Frank Wilczek, Fundamentals: Ten Keys to Reality (New York: Penguin, 2021), 254pp.
About 13.8 billion years ago, an unimaginably large and violent explosion gave birth to our cosmos. Out of nothing came something. Thanks to the power of a particular way of thinking over the last three hundred years (science), we now know that our cosmos is comprehensible, which fact Einstein called a "miracle." Pascal similarly confessed that although the cosmos "swallows me like a speck, through thought I grasp it."
However overwhelming the cosmos rightly feels, says the theoretical physicist Frank Wilczek, we shouldn't give in to "cosmic sizeism," for size isn't everything, and we human beings are big, too.

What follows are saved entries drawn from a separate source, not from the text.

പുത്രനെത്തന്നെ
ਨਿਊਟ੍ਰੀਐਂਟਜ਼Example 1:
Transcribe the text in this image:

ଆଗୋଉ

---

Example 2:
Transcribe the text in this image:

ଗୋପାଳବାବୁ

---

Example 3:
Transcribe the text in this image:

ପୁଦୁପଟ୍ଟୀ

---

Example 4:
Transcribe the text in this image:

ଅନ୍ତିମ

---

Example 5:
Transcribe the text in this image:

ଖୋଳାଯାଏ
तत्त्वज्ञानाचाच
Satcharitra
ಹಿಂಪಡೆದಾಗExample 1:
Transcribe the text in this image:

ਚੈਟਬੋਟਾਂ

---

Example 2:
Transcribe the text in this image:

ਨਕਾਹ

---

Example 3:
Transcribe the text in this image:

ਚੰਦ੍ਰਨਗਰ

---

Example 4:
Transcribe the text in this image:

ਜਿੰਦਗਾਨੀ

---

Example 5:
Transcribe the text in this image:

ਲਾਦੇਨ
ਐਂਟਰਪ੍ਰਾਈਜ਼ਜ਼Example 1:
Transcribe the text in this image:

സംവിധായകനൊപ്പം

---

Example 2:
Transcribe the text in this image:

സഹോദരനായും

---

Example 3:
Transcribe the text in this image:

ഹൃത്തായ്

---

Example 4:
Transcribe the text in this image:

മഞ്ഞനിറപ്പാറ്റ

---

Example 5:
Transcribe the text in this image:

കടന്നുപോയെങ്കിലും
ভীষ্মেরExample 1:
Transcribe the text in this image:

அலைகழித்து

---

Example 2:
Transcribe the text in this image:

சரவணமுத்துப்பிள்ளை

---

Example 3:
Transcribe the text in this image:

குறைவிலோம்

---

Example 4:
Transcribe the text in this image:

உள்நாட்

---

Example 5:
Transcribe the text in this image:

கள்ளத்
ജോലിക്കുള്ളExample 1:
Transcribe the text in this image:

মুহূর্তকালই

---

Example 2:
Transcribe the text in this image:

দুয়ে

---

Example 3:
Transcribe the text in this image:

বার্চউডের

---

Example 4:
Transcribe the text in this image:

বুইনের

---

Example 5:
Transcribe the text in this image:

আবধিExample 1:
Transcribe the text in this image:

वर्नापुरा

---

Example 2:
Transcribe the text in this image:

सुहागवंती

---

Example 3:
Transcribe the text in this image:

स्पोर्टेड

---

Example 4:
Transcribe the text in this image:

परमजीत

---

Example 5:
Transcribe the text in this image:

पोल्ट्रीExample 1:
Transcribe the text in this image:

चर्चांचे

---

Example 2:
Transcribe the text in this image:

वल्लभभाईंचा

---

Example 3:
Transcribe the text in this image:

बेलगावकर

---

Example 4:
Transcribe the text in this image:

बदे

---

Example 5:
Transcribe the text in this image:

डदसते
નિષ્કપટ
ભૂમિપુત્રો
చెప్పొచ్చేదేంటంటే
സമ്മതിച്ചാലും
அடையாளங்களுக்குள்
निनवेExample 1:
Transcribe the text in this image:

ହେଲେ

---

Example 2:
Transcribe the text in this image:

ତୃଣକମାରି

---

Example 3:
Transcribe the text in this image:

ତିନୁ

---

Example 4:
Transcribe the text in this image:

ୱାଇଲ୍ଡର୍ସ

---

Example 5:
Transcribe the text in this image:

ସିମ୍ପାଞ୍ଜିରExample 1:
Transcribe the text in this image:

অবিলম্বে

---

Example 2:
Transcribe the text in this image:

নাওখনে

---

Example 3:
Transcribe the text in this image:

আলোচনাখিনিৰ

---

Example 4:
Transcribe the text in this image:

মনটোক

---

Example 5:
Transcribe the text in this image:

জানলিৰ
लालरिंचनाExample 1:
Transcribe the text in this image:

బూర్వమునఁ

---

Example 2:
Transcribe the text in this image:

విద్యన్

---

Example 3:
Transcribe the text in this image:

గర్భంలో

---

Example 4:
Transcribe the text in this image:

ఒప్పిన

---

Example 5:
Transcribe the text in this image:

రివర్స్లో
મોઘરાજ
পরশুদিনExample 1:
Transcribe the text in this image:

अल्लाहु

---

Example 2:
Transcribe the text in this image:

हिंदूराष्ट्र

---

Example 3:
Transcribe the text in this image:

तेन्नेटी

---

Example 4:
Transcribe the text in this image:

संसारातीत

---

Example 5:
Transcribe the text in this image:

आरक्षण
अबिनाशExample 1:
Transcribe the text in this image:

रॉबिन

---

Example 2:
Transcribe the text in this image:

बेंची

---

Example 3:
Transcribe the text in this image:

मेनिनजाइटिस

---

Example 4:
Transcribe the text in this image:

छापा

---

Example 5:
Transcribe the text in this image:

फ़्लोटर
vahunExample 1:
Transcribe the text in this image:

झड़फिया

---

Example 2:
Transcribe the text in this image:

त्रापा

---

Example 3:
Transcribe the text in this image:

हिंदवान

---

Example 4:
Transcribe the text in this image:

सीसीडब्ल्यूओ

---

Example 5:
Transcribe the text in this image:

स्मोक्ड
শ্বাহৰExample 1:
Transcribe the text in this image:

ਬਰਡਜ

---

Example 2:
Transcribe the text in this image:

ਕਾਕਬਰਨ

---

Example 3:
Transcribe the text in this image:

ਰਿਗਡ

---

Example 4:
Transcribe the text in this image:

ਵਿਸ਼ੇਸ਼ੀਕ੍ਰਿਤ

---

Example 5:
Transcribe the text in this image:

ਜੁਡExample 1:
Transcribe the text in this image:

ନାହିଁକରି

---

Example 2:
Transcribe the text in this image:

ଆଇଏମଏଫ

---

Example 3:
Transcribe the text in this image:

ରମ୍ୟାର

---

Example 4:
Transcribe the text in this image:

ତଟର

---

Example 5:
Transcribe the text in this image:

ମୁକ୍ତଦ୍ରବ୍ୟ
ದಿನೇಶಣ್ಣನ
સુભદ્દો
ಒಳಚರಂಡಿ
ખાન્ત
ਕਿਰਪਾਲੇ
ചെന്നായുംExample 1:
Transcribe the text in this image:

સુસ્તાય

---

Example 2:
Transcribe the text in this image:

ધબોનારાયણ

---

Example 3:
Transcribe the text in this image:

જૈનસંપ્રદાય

We're "big enough to contain the outer universe in our minds." In this book that's written for a general audience (eg, there are no footnotes), Wilczek explains what we know about the nature of physical reality, how and why we know these things "very deeply," and where humans fit into this cosmic story.
The cosmos, it turns out, is remarkably simple ("a few ingredients, principles and properties") but also profoundly mysterious. It is both comprehensible and strange, a physical reality that can be scientifically explained but also philosophically contemplated. Wilczek intends for his book to transcend the dogmatism of both religious and scientific fundamentalism.

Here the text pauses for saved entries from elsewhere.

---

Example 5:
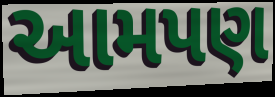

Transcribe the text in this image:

આમપણ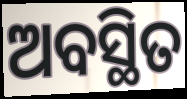
ଅବସ୍ଥିତ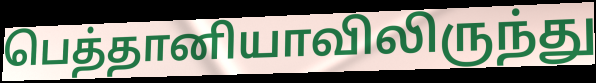
பெத்தானியாவிலிருந்துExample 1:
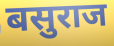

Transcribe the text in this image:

बसुराज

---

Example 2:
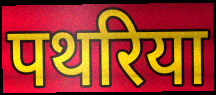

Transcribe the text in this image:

पथरिया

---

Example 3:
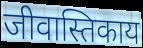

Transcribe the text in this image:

जीवास्तिकाय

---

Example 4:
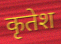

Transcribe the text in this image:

कृतेश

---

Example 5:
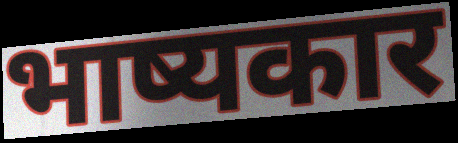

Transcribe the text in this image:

भाष्यकार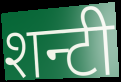
शन्टीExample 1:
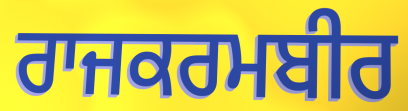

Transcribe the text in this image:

ਰਾਜਕਰਮਬੀਰ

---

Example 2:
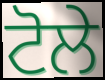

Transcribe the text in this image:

ਟੋਲੇ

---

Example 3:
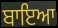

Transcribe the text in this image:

ਬਾਇਆ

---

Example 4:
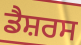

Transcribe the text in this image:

ਡੈਸ਼ਰਸ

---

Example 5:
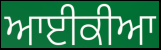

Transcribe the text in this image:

ਆਈਕੀਆ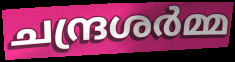
ചന്ദ്രശർമ്മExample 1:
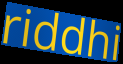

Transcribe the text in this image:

riddhi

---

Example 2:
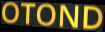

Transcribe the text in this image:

OTOND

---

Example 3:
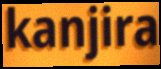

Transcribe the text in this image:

kanjira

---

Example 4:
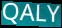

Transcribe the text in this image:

QALY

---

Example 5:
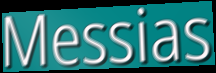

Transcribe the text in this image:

Messias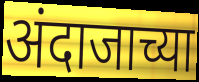
अंदाजाच्या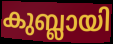
കുബ്ലായി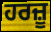
ਹਰਜ਼ੂ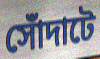
সোঁদাটে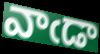
వాఁడాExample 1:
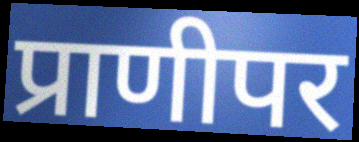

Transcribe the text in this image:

प्राणीपर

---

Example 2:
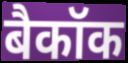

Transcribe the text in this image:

बैकॉक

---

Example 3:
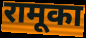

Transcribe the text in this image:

रामूका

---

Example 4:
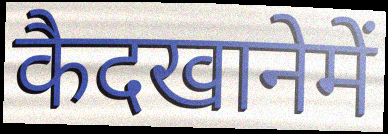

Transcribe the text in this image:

कैदखानेमें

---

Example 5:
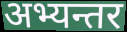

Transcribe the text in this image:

अभ्यन्तरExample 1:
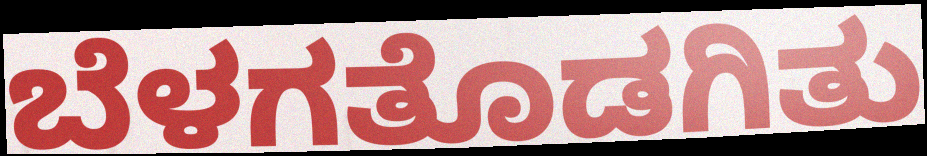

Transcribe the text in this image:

ಬೆಳಗತೊಡಗಿತು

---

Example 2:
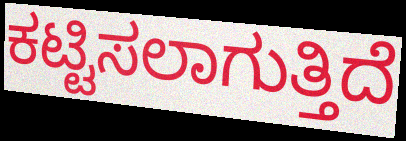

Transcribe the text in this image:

ಕಟ್ಟಿಸಲಾಗುತ್ತಿದೆ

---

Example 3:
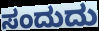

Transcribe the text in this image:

ಸಂದುದು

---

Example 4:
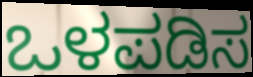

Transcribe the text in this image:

ಒಳಪಡಿಸ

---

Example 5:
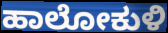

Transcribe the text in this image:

ಹಾಲೋಕುಳಿ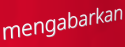
mengabarkanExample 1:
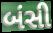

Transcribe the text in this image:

બંસી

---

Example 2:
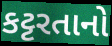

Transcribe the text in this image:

કટ્ટરતાનો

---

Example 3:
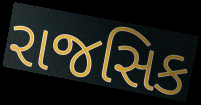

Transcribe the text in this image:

રાજસિક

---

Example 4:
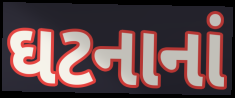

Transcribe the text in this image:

ઘટનાનાં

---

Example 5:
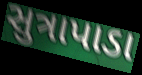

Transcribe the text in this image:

સુત્રાપાડા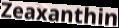
Zeaxanthin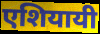
एशियायीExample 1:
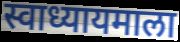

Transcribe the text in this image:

स्वाध्यायमाला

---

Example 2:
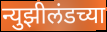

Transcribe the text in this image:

न्युझीलंडच्या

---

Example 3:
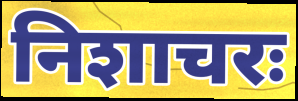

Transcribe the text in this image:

निशाचरः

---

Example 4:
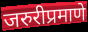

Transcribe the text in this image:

जरुरीप्रमाणे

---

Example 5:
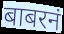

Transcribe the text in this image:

बाबरनं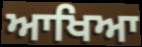
ਆਖਿਆ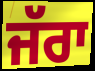
ਜੱਰਾ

In his last chapter he argues for what he calls "complementarity," which is "the concept that one single thing, when considered from different perspectives, can seem to have very different or even contradictory properties." He gives the examples of quantum mechanics, and the debate about free will and physical determinism. We need complementarity, he says, because "the world is simple and complex, logical and weird, lawful and chaotic."

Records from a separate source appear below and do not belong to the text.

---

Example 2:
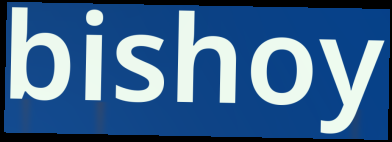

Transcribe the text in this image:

bishoy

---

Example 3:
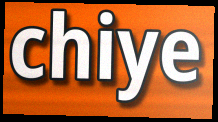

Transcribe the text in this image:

chiye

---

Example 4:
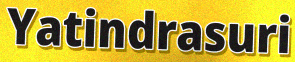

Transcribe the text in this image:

Yatindrasuri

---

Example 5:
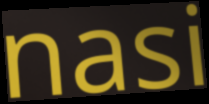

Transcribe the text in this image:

nasi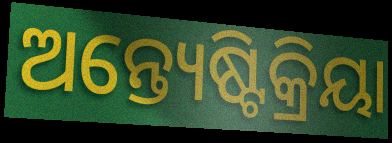
ଅନ୍ତ୍ୟେଷ୍ଟିକ୍ରିୟା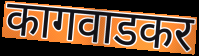
कागवाडकर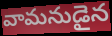
వామనుడైన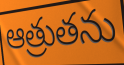
ఆత్రుతను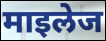
माइलेज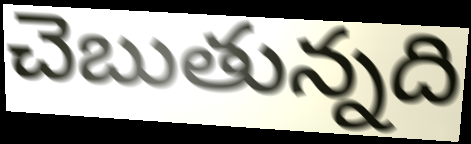
చెబుతున్నది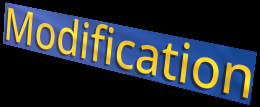
Modification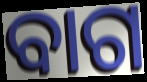
ବାଗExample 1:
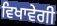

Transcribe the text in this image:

ਵਿਖਾਵੇਗੀ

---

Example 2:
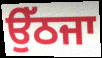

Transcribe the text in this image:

ਉੱਠਜਾ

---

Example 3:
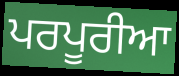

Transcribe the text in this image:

ਪਰਪੂਰੀਆ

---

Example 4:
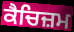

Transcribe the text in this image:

ਕੈਚਿਜ਼ਮ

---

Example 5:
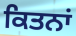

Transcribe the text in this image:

ਕਿਤਨਾਂ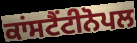
ਕਾਂਸਟੈਂਟੀਨੋਪਲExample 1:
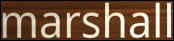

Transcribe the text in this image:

marshall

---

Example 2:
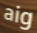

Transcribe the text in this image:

aig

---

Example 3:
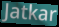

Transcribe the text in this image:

Jatkar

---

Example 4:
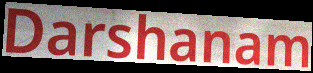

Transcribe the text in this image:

Darshanam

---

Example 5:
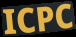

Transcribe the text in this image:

ICPCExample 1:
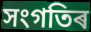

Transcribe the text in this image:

সংগতিৰ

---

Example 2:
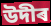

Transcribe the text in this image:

উদীৰ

Despite its power to disabuse us of absurdities, we can't do justice to all the complexities of reality with scientific description alone: "Science tells us many important things about how things are, but it does not pronounce how things should be, nor forbid us from imagining things that are not. Science contains beautiful ideas, but it does not exhaust beauty. It offers a uniquely fruitful way to understand the physical world, but it is not a complete guide to life." Elsewhere Wilczek has described himself as more of a pantheist than an agnostic.
Frank Wilczek won the Nobel Prize in Physics in 2004 for work that he did as a graduate student. His many awards and honors include a MacArthur "genius" grant. Wilczek is the Herman Feshbach Professor of Physics at MIT, and a member of the National Academy of Sciences, the American Academy of Arts and Sciences, and the American Philosophical Society.